⟨
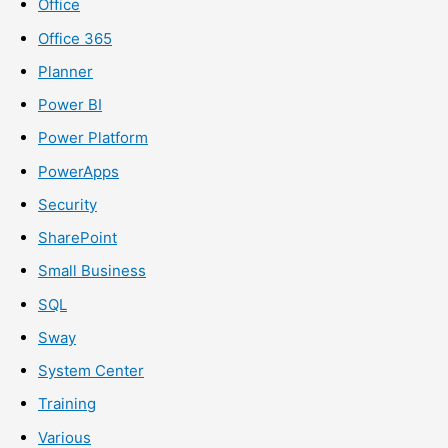
Office
Office 365
Planner
Power BI
Power Platform
PowerApps
Security
SharePoint
Small Business
SQL
Sway
System Center
Training
Various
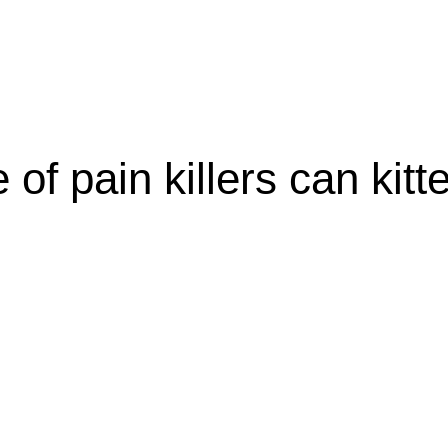
olicy
Privacy Policy
of pain killers can kitt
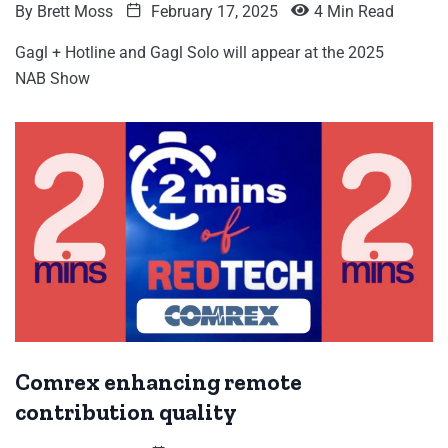
By
Brett Moss
February 17, 2025
4 Min Read
Gagl + Hotline and Gagl Solo will appear at the 2025
NAB Show
Comrex enhancing remote
contribution quality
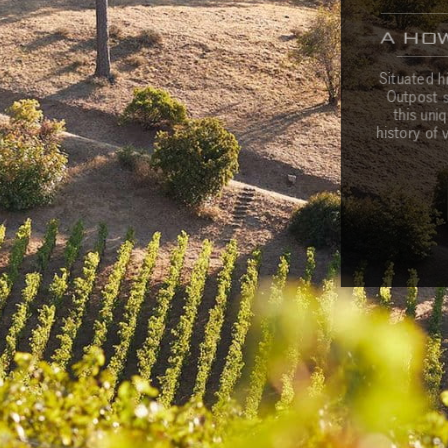
A HO
c
c
o
u
n
t
V
i
s
i
t
u
s
M
a
i
l
i
n
g
L
i
s
t
T
e
a
Situated h
Outpost st
this uni
history of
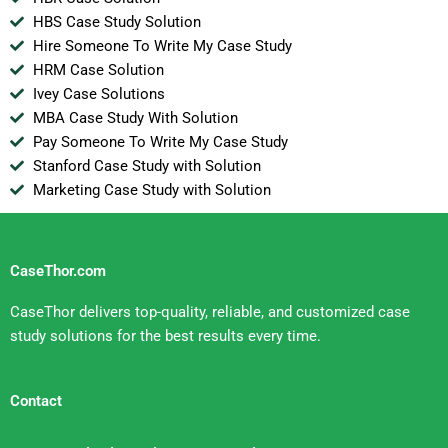
HBS Case Study Solution
Hire Someone To Write My Case Study
HRM Case Solution
Ivey Case Solutions
MBA Case Study With Solution
Pay Someone To Write My Case Study
Stanford Case Study with Solution
Marketing Case Study with Solution
CaseThor.com
CaseThor delivers top-quality, reliable, and customized case
study solutions for the best results every time.
Contact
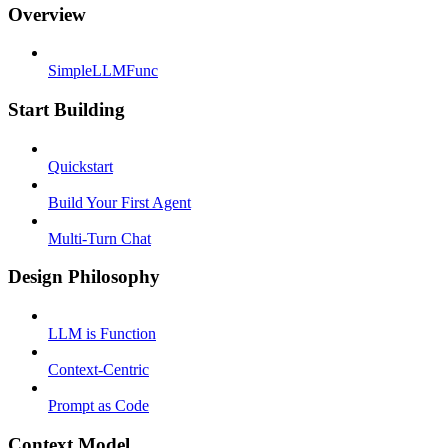
Overview
SimpleLLMFunc
Start Building
Quickstart
Build Your First Agent
Multi-Turn Chat
Design Philosophy
LLM is Function
Context-Centric
Prompt as Code
Context Model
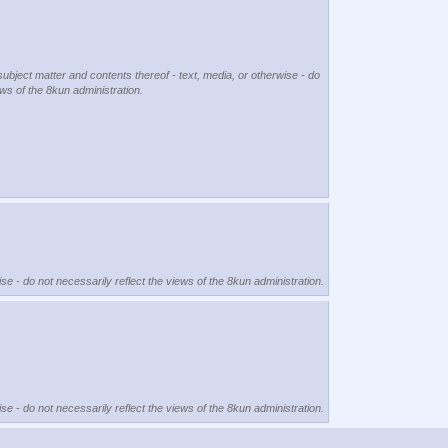
subject matter and contents thereof - text, media, or otherwise - do
ews of the 8kun administration.
se - do not necessarily reflect the views of the 8kun administration.
se - do not necessarily reflect the views of the 8kun administration.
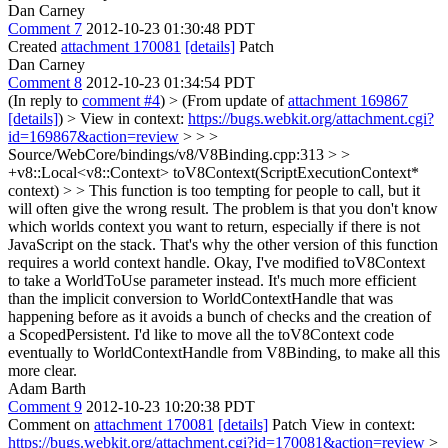
Dan Carney
Comment 7
2012-10-23 01:30:48 PDT
Created
attachment 170081
[details]
Patch
Dan Carney
Comment 8
2012-10-23 01:34:54 PDT
(In reply to
comment #4
)
> (From update of
attachment 169867
[details]
) > View in context:
https://bugs.webkit.org/attachment.cgi?
id=169867&action=review
> > >
Source/WebCore/bindings/v8/V8Binding.cpp:313 > >
+v8::Local<v8::Context> toV8Context(ScriptExecutionContext*
context) > > This function is too tempting for people to call, but it
will often give the wrong result. The problem is that you don't know
which worlds context you want to return, especially if there is not
JavaScript on the stack. That's why the other version of this function
requires a world context handle.
Okay, I've modified toV8Context
to take a WorldToUse parameter instead. It's much more efficient
than the implicit conversion to WorldContextHandle that was
happening before as it avoids a bunch of checks and the creation of
a ScopedPersistent. I'd like to move all the toV8Context code
eventually to WorldContextHandle from V8Binding, to make all this
more clear.
Adam Barth
Comment 9
2012-10-23 10:20:38 PDT
Comment on
attachment 170081
[details]
Patch View in context:
https://bugs.webkit.org/attachment.cgi?id=170081&action=review
>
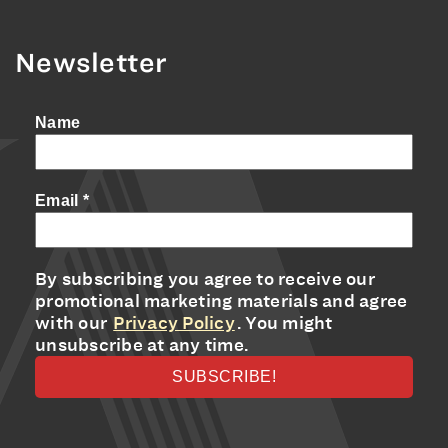
Newsletter
Name
Email
*
By subscribing you agree to receive our
promotional marketing materials and agree
with our
Privacy Policy
. You might
unsubscribe at any time.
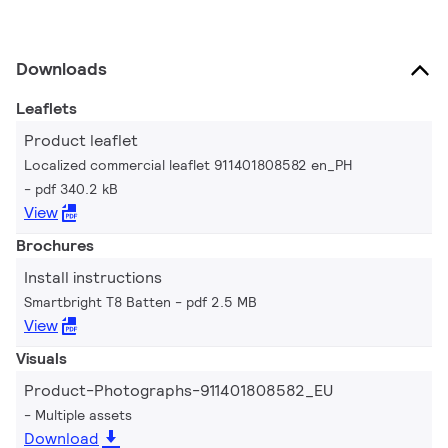
Downloads
Leaflets
Product leaflet
Localized commercial leaflet 911401808582 en_PH
pdf 340.2 kB
View
Brochures
Install instructions
Smartbright T8 Batten
pdf 2.5 MB
View
Visuals
Product-Photographs-911401808582_EU
Multiple assets
Download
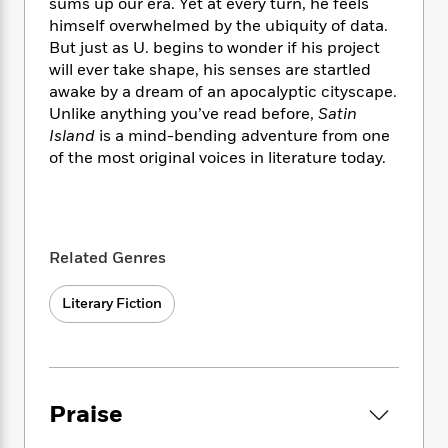
i
t
T
w
sums up our era. Yet at every turn, he feels
5
o
t
J
a
h
n
himself overwhelmed by the ubiquity of data.
r
S
o
r
e
W
But just as U. begins to wonder if his project
n
o
n
t
r
o
will ever take shape, his senses are startled
P
e
o
e
N
a
r
o
r
awake by a dream of an apocalyptic cityscape.
t
s
o
p
d
p
Unlike anything you’ve read before,
Satin
h
w
y
s
u
Island
is a mind-bending adventure from one
i
B
l
B
of the most original voices in literature today.
n
o
P
a
o
g
o
a
B
r
o
N
k
t
o
B
k
a
s
r
o
o
s
r
T
i
k
Related Genres
o
f
r
o
c
s
k
o
a
R
k
t
s
r
Literary Fiction
t
e
R
o
i
M
o
a
a
C
n
i
r
d
d
o
S
d
s
T
d
p
p
d
h
e
e
a
l
Praise
i
n
W
n
e
P
s
K
i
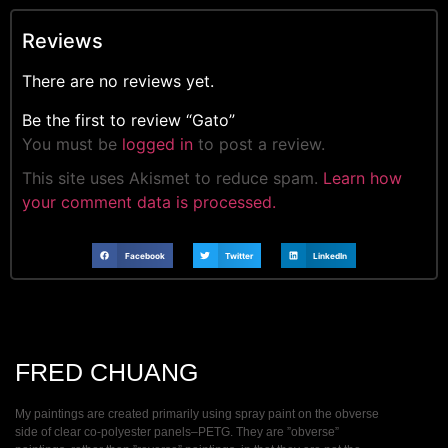
Reviews
There are no reviews yet.
Be the first to review “Gato”
You must be
logged in
to post a review.
This site uses Akismet to reduce spam.
Learn how
your comment data is processed.
Facebook
Twitter
LinkedIn
FRED CHUANG
My paintings are created primarily using spray paint on the obverse
side of clear co-polyester panels–PETG. They are ”obverse”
⟩
Please rewrite all of the material above as a numbered list with one entry per line, skipping any blank lines and leaving out the picture markers.

■ **THE ANSWER**:
1. Office
2. Office 365
3. Planner
4. Power BI
5. Power Platform
6. PowerApps
7. Security
8. SharePoint
9. Small Business
10. SQL
11. Sway
12. System Center
13. Training
14. Various
15. olicy
16. Privacy Policy
17. of pain killers can kitt
18. By
19. Brett Moss
20. February 17, 2025
21. 4 Min Read
22. Gagl + Hotline and Gagl Solo will appear at the 2025
23. NAB Show
24. Comrex enhancing remote
25. contribution quality
26. A HO
27. c
28. c
29. o
30. u
31. n
32. t
33. V
34. i
35. s
36. i
37. t
38. u
39. s
40. M
41. a
42. i
43. l
44. i
45. n
46. g
47. L
48. i
49. s
50. t
51. T
52. e
53. a
54. Situated h
55. Outpost st
56. this uni
57. history of
58. HBS Case Study Solution
59. Hire Someone To Write My Case Study
60. HRM Case Solution
61. Ivey Case Solutions
62. MBA Case Study With Solution
63. Pay Someone To Write My Case Study
64. Stanford Case Study with Solution
65. Marketing Case Study with Solution
66. CaseThor.com
67. CaseThor delivers top-quality, reliable, and customized case
68. study solutions for the best results every time.
69. Contact
70. Overview
71. SimpleLLMFunc
72. Start Building
73. Quickstart
74. Build Your First Agent
75. Multi-Turn Chat
76. Design Philosophy
77. LLM is Function
78. Context-Centric
79. Prompt as Code
80. Context Model
81. subject matter and contents thereof - text, media, or otherwise - do
82. ews of the 8kun administration.
83. se - do not necessarily reflect the views of the 8kun administration.
84. se - do not necessarily reflect the views of the 8kun administration.
85. Dan Carney
86. Comment 7
87. 2012-10-23 01:30:48 PDT
88. Created
89. attachment 170081
90. [details]
91. Patch
92. Dan Carney
93. Comment 8
94. 2012-10-23 01:34:54 PDT
95. (In reply to
96. comment #4
97. )
98. > (From update of
99. attachment 169867
100. [details]
101. ) > View in context:
102. https://bugs.webkit.org/attachment.cgi?
103. id=169867&action=review
104. > > >
105. Source/WebCore/bindings/v8/V8Binding.cpp:313 > >
106. +v8::Local<v8::Context> toV8Context(ScriptExecutionContext*
107. context) > > This function is too tempting for people to call, but it
108. will often give the wrong result. The problem is that you don't know
109. which worlds context you want to return, especially if there is not
110. JavaScript on the stack. That's why the other version of this function
111. requires a world context handle.
112. Okay, I've modified toV8Context
113. to take a WorldToUse parameter instead. It's much more efficient
114. than the implicit conversion to WorldContextHandle that was
115. happening before as it avoids a bunch of checks and the creation of
116. a ScopedPersistent. I'd like to move all the toV8Context code
117. eventually to WorldContextHandle from V8Binding, to make all this
118. more clear.
119. Adam Barth
120. Comment 9
121. 2012-10-23 10:20:38 PDT
122. Comment on
123. attachment 170081
124. [details]
125. Patch View in context:
126. https://bugs.webkit.org/attachment.cgi?id=170081&action=review
127. >
128. Newsletter
129. Name
130. Email
131. *
132. By subscribing you agree to receive our
133. promotional marketing materials and agree
134. with our
135. Privacy Policy
136. . You might
137. unsubscribe at any time.
138. Downloads
139. Leaflets
140. Product leaflet
141. Localized commercial leaflet 911401808582 en_PH
142. pdf 340.2 kB
143. View
144. Brochures
145. Install instructions
146. Smartbright T8 Batten
147. pdf 2.5 MB
148. View
149. Visuals
150. Product-Photographs-911401808582_EU
151. Multiple assets
152. Download
153. i
154. t
155. T
156. w
157. sums up our era. Yet at every turn, he feels
158. 5
159. o
160. t
161. J
162. a
163. h
164. n
165. himself overwhelmed by the ubiquity of data.
166. r
167. S
168. o
169. r
170. e
171. W
172. But just as U. begins to wonder if his project
173. n
174. o
175. n
176. t
177. r
178. o
179. will ever take shape, his senses are startled
180. P
181. e
182. o
183. e
184. N
185. a
186. r
187. o
188. r
189. awake by a dream of an apocalyptic cityscape.
190. t
191. s
192. o
193. p
194. d
195. p
196. Unlike anything you’ve read before,
197. Satin
198. h
199. w
200. y
201. s
202. u
203. Island
204. is a mind-bending adventure from one
205. i
206. B
207. l
208. B
209. of the most original voices in literature today.
210. n
211. o
212. P
213. a
214. o
215. g
216. o
217. a
218. B
219. r
220. o
221. N
222. k
223. t
224. o
225. B
226. k
227. a
228. s
229. r
230. o
231. o
232. s
233. r
234. T
235. i
236. k
237. Related Genres
238. o
239. f
240. r
241. o
242. c
243. s
244. k
245. o
246. a
247. R
248. k
249. t
250. s
251. r
252. Literary Fiction
253. t
254. e
255. R
256. o
257. i
258. M
259. o
260. a
261. a
262. C
263. n
264. i
265. r
266. d
267. d
268. o
269. S
270. d
271. s
272. T
273. d
274. p
275. p
276. d
277. h
278. e
279. e
280. a
281. l
282. Praise
283. i
284. n
285. W
286. n
287. e
288. P
289. s
290. K
291. i
292. Reviews
293. There are no reviews yet.
294. Be the first to review “Gato”
295. You must be
296. logged in
297. to post a review.
298. This site uses Akismet to reduce spam.
299. Learn how
300. your comment data is processed.
301. Facebook
302. Twitter
303. LinkedIn
304. FRED CHUANG
305. My paintings are created primarily using spray paint on the obverse
306. side of clear co-polyester panels–PETG. They are ”obverse”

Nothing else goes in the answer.